Another time, I was at a Main Street bar in Ames. By the front of the bar was this long, waist high, decorative planter full of fake flowers. I was standing next to it for most of the evening. At one point, I reached down into the planter and felt an undefined, fist sized object with weird bumps on it. I didn't know what it was. It was too deep in the planter to be able to see it through the fake plants, but it was well secured to the bottom. Over the next two hours, as I got drunker and drunker, I worked on removing this unknown object. I got one end loosened up, but the other end wouldn't budge. By this time, I was overwhelmed with curiosity. My friends kept asking me what I was doing. I was determined to find out what it was. Suddenly, around last call, it finally gave way. I cried out in triumph as I pulled out a little fiberglass rock, upon which sat a little fiberglass toad, wearing little fiberglass overalls, and playing a little fiberglass banjo. The rock had been mounted with 3 screws, that each had been driven approximately half an inch into the bottom of the planter.

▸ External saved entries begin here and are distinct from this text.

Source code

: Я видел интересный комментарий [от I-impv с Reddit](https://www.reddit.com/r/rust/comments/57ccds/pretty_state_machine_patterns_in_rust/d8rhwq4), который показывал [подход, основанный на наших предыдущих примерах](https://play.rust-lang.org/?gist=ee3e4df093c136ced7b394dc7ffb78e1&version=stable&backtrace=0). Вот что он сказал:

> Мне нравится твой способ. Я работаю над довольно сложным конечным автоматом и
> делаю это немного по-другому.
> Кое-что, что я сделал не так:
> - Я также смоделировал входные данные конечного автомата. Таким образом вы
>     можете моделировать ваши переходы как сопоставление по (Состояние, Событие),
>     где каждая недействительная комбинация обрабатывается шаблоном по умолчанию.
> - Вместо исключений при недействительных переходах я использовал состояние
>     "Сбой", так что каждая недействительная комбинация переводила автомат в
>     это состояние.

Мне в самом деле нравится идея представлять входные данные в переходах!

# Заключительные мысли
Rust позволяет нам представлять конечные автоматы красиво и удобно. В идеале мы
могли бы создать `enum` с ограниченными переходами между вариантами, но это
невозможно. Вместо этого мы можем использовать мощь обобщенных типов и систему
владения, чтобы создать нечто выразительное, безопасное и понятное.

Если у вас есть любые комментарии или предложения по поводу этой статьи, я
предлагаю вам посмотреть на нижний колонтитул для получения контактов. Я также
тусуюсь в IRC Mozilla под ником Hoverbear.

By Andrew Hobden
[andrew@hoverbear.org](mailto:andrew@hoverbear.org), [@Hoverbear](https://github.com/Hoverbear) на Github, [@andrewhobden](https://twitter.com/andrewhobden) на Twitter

So excited was I to claim my valuable prize, that I immediately assumed the bar employees would try to take it from me. Thinking quickly, I made a beeline for the back door, figuring the alley behind the bar would be my best escape route. In my haste, I was not looking where I was going, instead trying to spy any staff members who might try to stop me. My inattentiveness led to me falling off of the loading dock behind the bar, and damn near puncturing my lung on one of the screws on the "rock" I had worked so hard to attain.
It was a small price to pay for my trophy, which I pridefully displayed for years until my wife decided it was junk and threw it away.